Tuesday, July 5, 2011

Limitations of Liposuction

There must be very few women who haven't stood in front of the mirror and wished they could have their body fat sucked away.  Liposuction seems like a too-good-to-be-true solution to this problem.

We all know that when something seems too good to be true, it usually is.  A brand-new study published in the journal Obesity looked at the fat distribution of a number of non-obese women before and after liposuction, comparing the results 6 weeks, 6 months and 12 months after the procedure.  They were instructed to make no lifestyle changes that could otherwise skew the outcomes.

Compared to the control group, after the procedure, the liposuction candidates initially had less body fat than before, but as time went on, the difference diminished.  A year out, there was no longer a significant difference in body fat percentage.

What did change was that their thigh fat redistributed itself to the belly region over time.
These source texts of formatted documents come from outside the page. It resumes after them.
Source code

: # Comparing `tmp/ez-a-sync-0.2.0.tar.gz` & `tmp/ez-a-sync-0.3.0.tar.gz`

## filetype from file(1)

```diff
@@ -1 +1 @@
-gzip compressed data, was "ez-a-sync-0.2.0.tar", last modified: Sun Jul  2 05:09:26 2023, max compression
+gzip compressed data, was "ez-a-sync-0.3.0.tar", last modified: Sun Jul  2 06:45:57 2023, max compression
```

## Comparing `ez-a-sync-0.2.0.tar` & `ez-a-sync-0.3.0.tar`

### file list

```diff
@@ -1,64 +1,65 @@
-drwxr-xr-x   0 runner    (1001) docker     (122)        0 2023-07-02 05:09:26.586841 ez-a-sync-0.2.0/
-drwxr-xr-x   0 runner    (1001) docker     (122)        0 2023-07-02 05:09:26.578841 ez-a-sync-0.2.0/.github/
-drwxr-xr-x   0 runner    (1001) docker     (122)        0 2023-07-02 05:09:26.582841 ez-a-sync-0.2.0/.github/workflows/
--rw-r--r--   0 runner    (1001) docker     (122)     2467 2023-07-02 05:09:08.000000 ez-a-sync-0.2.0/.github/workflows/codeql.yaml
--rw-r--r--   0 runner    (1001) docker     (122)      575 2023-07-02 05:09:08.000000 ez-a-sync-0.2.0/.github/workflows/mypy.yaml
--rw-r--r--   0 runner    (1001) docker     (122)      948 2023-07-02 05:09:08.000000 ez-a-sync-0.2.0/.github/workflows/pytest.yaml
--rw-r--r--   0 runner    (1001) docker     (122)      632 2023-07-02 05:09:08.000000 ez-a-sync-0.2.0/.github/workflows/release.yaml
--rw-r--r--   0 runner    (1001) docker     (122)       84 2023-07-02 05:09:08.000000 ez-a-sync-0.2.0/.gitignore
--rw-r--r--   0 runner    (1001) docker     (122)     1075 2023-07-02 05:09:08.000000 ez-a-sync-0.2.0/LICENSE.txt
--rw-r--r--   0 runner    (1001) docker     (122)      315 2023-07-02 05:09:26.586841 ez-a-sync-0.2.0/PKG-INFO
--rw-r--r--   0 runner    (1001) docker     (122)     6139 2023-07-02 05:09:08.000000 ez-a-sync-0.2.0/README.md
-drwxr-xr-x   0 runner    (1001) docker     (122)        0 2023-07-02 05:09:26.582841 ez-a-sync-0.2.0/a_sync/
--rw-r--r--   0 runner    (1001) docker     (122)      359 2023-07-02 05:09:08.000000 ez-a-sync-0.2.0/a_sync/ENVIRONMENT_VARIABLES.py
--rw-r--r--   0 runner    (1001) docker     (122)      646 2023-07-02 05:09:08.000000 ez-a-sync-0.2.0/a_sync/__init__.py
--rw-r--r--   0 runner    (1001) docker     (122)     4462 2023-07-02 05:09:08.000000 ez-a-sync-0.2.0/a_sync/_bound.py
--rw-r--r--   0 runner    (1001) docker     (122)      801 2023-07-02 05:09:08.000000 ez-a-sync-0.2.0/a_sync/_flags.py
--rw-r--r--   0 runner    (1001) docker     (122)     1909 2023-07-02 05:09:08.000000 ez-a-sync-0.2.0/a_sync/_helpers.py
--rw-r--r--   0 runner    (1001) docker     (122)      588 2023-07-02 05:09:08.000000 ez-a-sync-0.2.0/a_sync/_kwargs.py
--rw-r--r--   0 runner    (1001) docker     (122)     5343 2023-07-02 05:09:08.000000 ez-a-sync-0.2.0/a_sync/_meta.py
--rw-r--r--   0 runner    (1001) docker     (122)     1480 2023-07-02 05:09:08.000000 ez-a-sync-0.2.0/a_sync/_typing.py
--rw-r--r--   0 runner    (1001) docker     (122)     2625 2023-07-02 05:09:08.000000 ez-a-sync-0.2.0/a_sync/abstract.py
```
Besides the fact that abdominal fat is the kind that is associated with higher cardiovascular risk, who wants to replace fat thighs with a fat belly?

How many cosmetic surgeons even hint about this to their prospective patients during their pre-operative consultations, or in their glossy brochures and slick websites?

There is a case to be made for limited liposuction on problem areas that defy other reduction efforts like diet and exercise.  But it seems to me that cosmetic surgeons are playing with fire when they use liposuction to remove large amounts of fat on overweight patients.

Cosmetic surgeons undergo a pretty rigorous training, but they generally aren't well-versed in endocrinology and all the interrelated hormonal processes that take place in the body behind the scenes.  The surgery they perform is called cosmetic for a reason. 

Many of them perform surgeries and other procedures on overweight patients that they would not be so quick to perform if they didn't have sky-high office overheads and lavish lifestyles to finance.

Have you ever stood on the scale and wondered how it is that your weight can be exactly the same from one day to another?  This is what is known as the set point.

The way I see it is that the body's internal chemical and hormonal balance is so intricate that it needs a constant set point, and it will keep reverting to that same point.   Unless, of course, you make structural differences that reset that set point.  Long term, diet will do that, but crash dieting and liposuction only bring about temporary change.

Looked at in this way, the results of the study make complete sense to me.  They should be a big warning signal to anybody seriously considering liposuction, especially if they are overweight to begin with.

The last thing you need is more fat around the waist, but that is what your body will do if you try to mess with its set point.